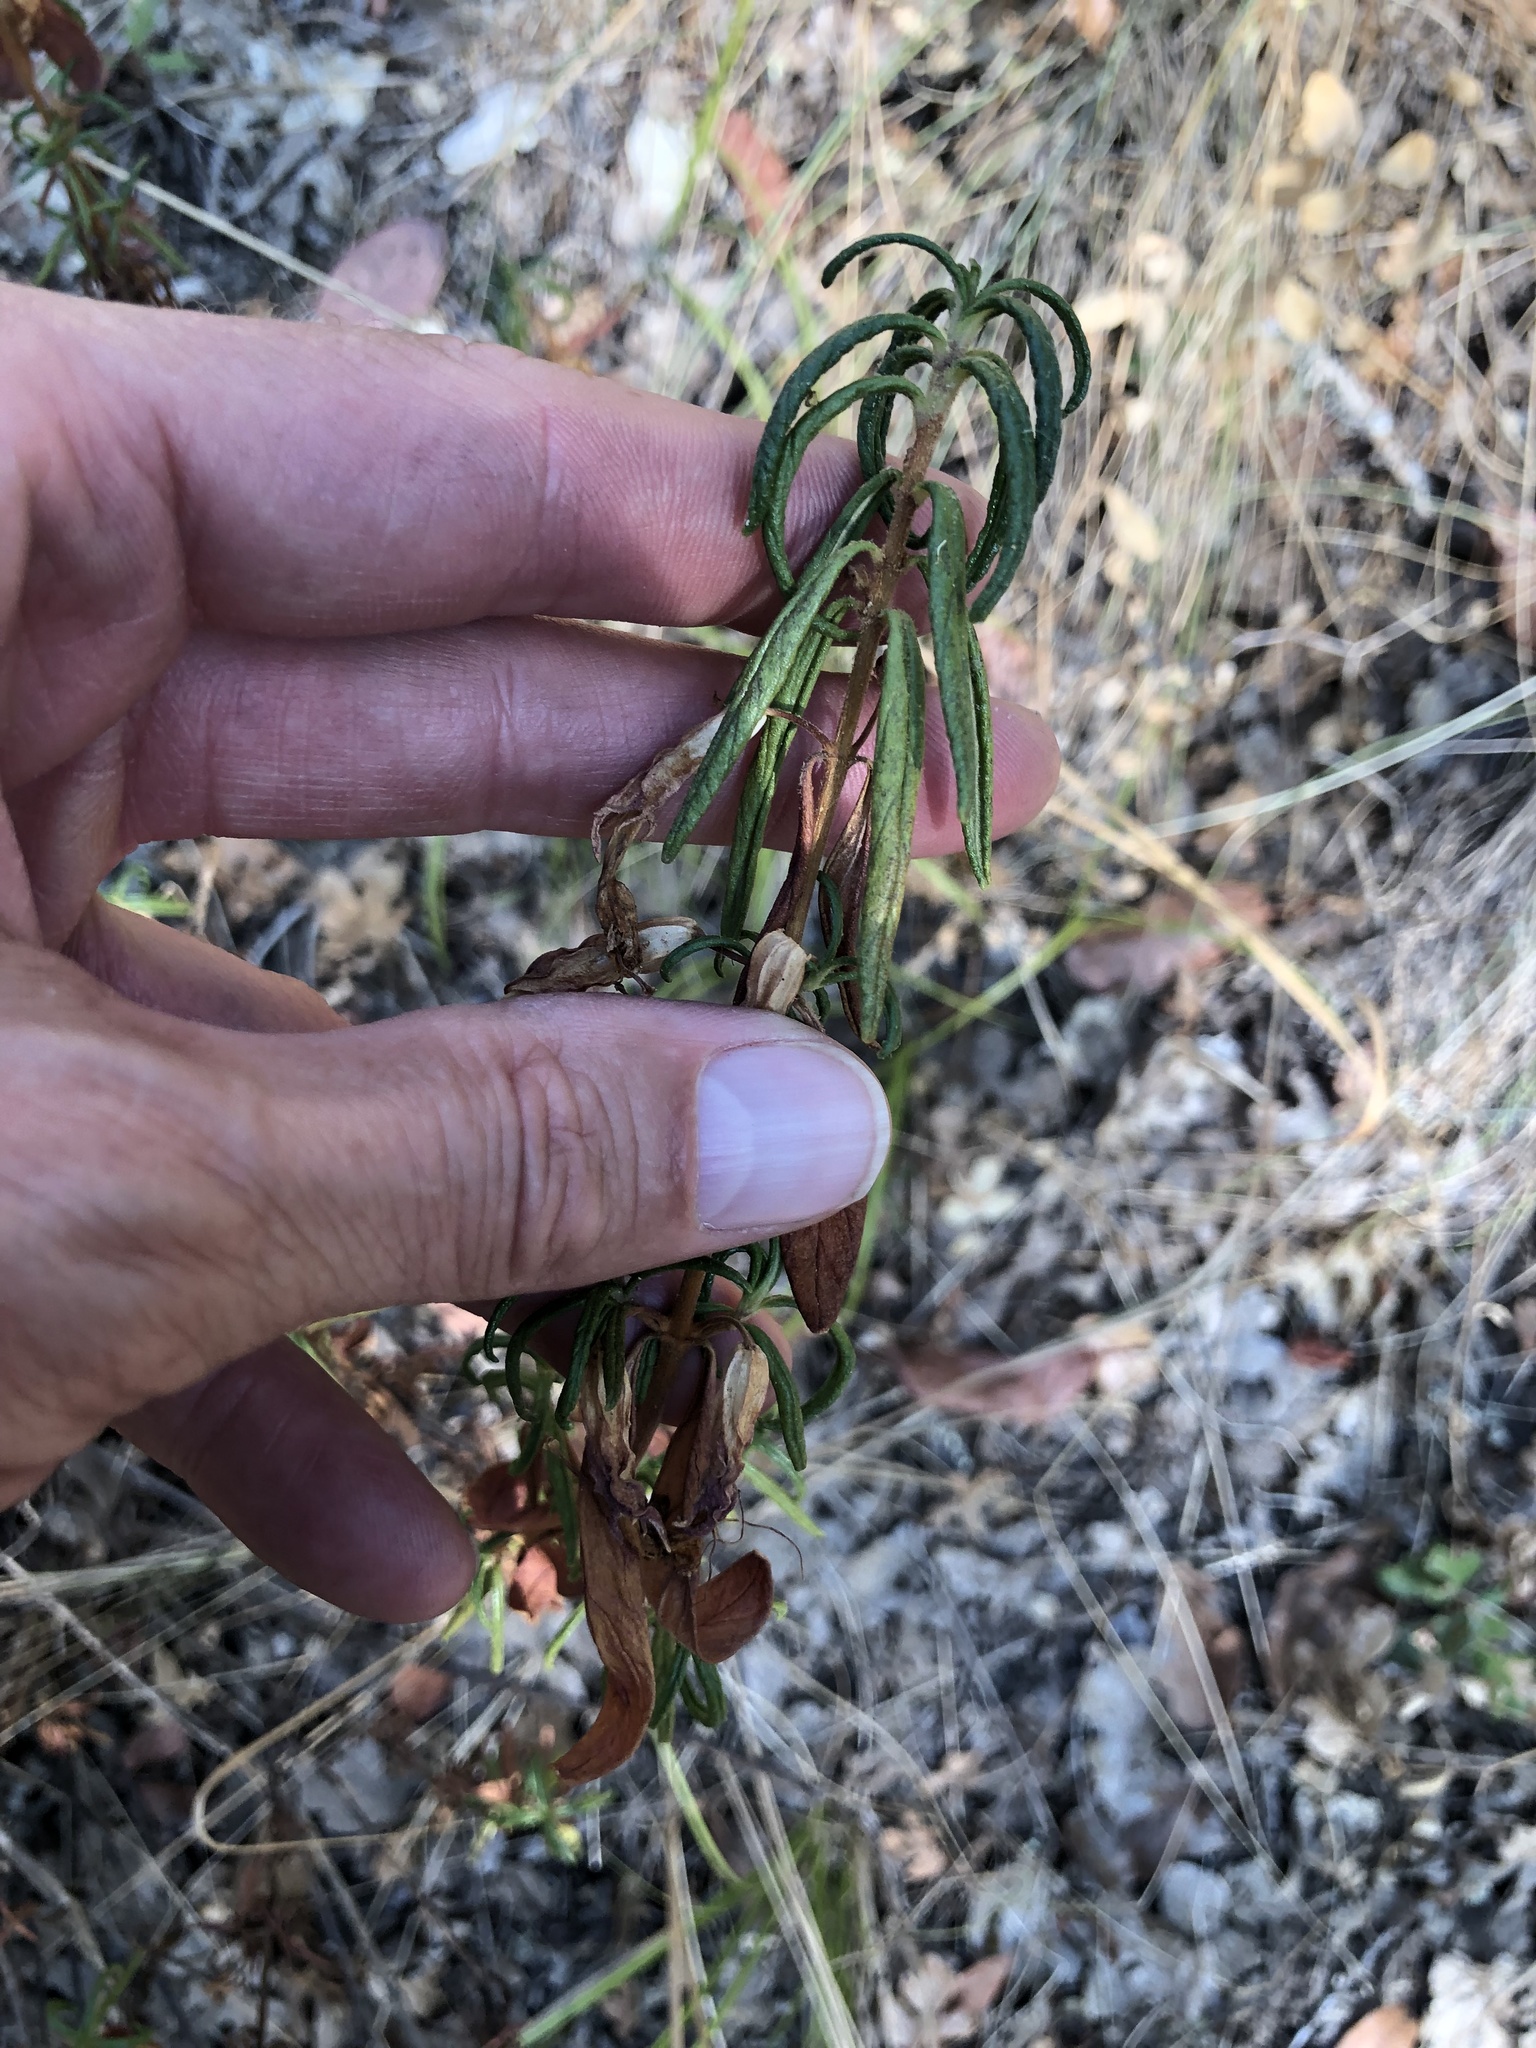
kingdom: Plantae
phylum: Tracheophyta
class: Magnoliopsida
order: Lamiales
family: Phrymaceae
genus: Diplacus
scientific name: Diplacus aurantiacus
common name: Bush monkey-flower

········

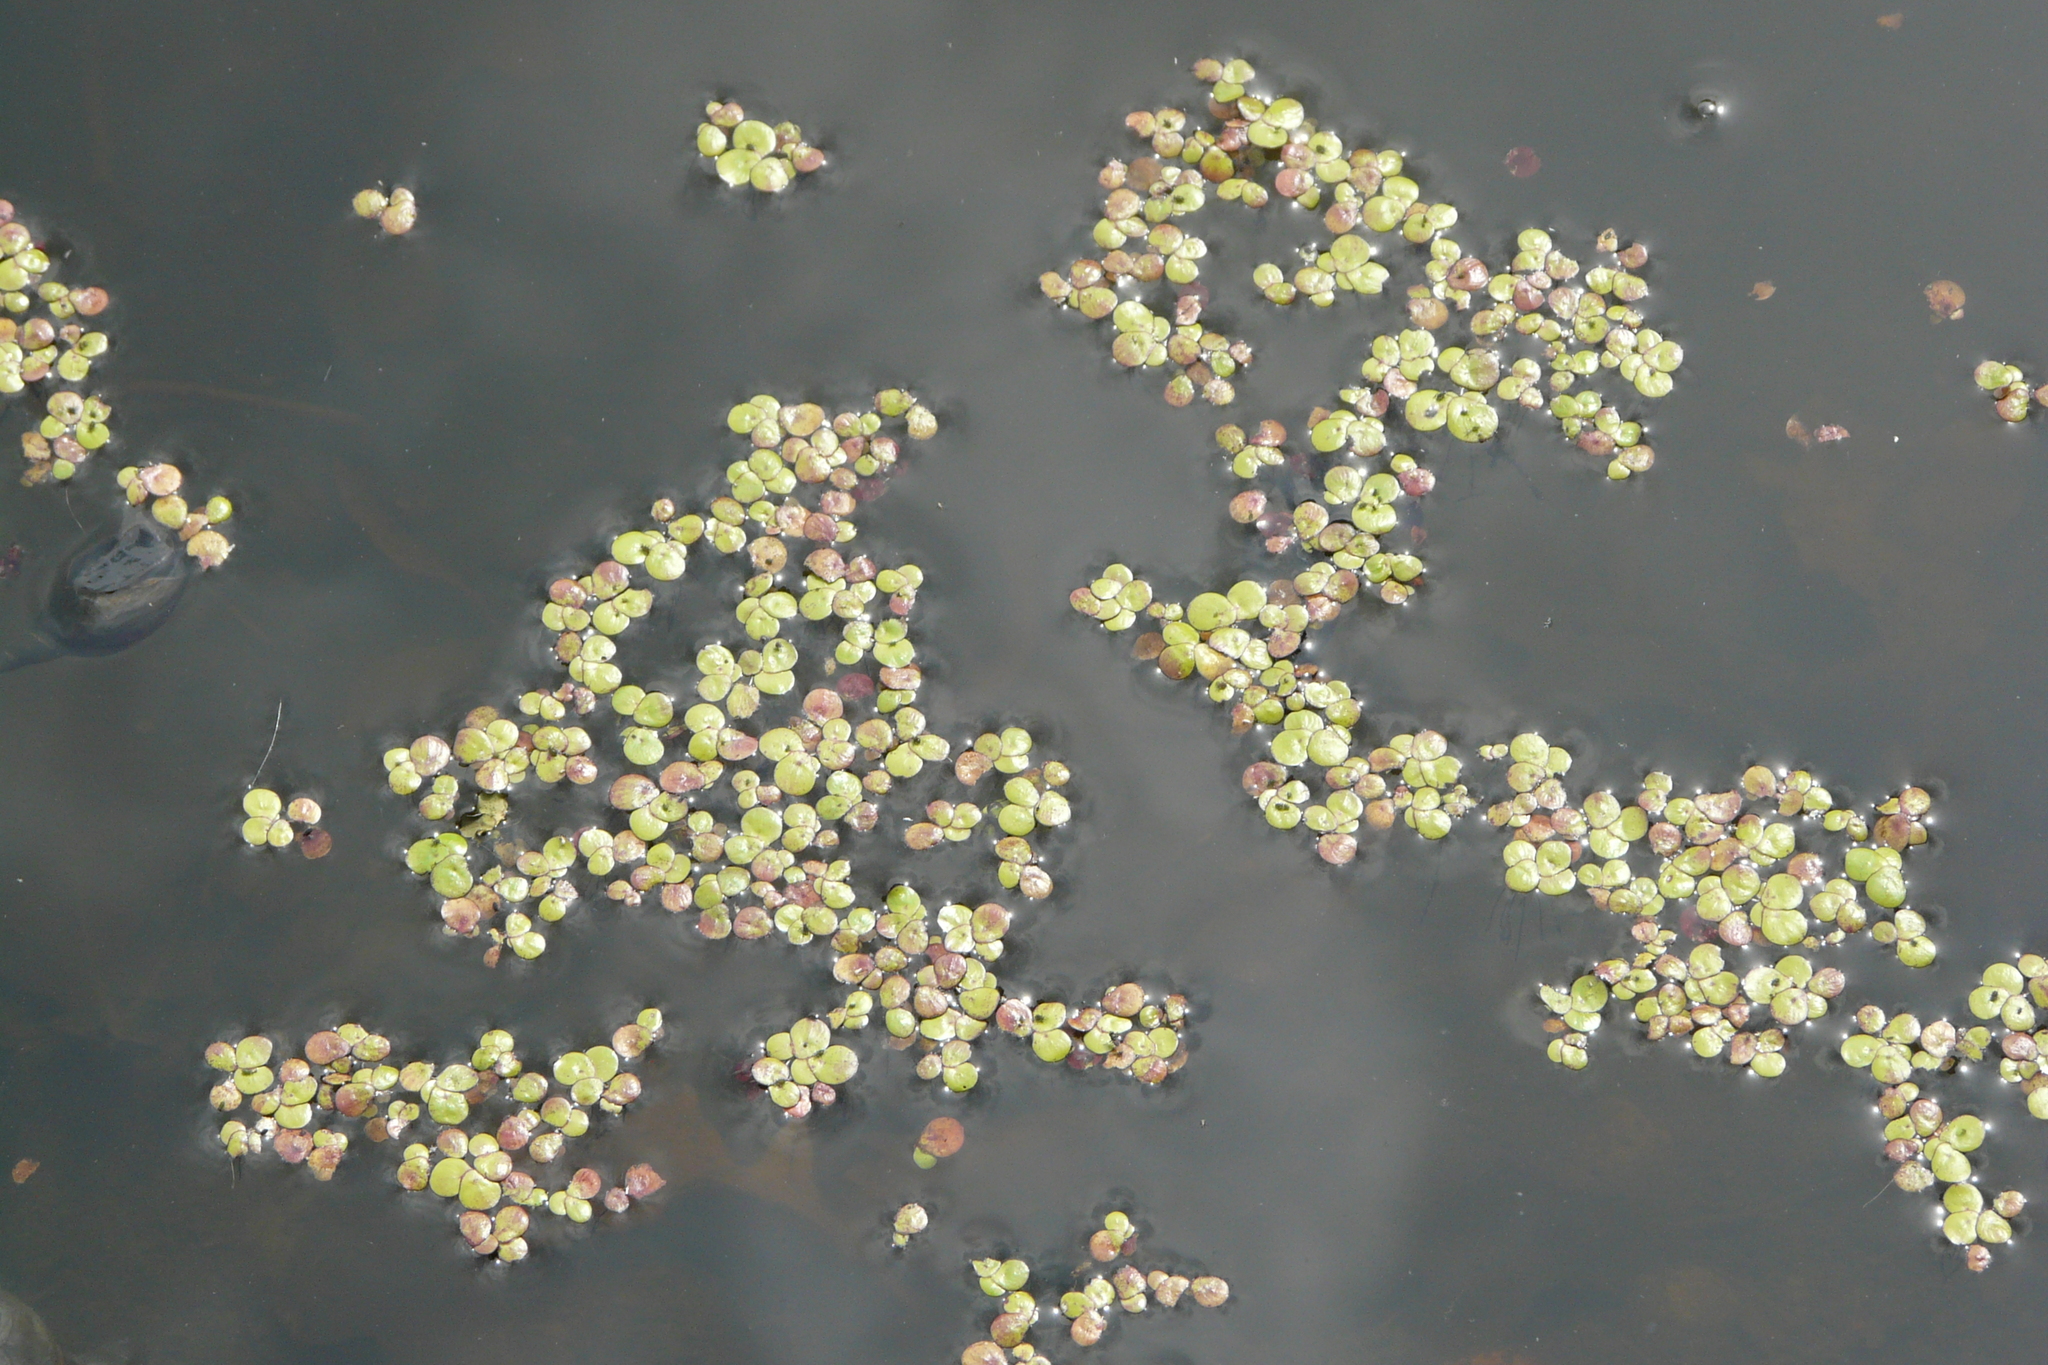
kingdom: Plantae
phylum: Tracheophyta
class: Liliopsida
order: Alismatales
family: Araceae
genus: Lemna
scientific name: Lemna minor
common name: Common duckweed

········

Problem description: Locate each line in the rows above that contains the word "name", and copy those lines.

Exercise answer:
scientific name: Diplacus aurantiacus
common name: Bush monkey-flower
scientific name: Lemna minor
common name: Common duckweed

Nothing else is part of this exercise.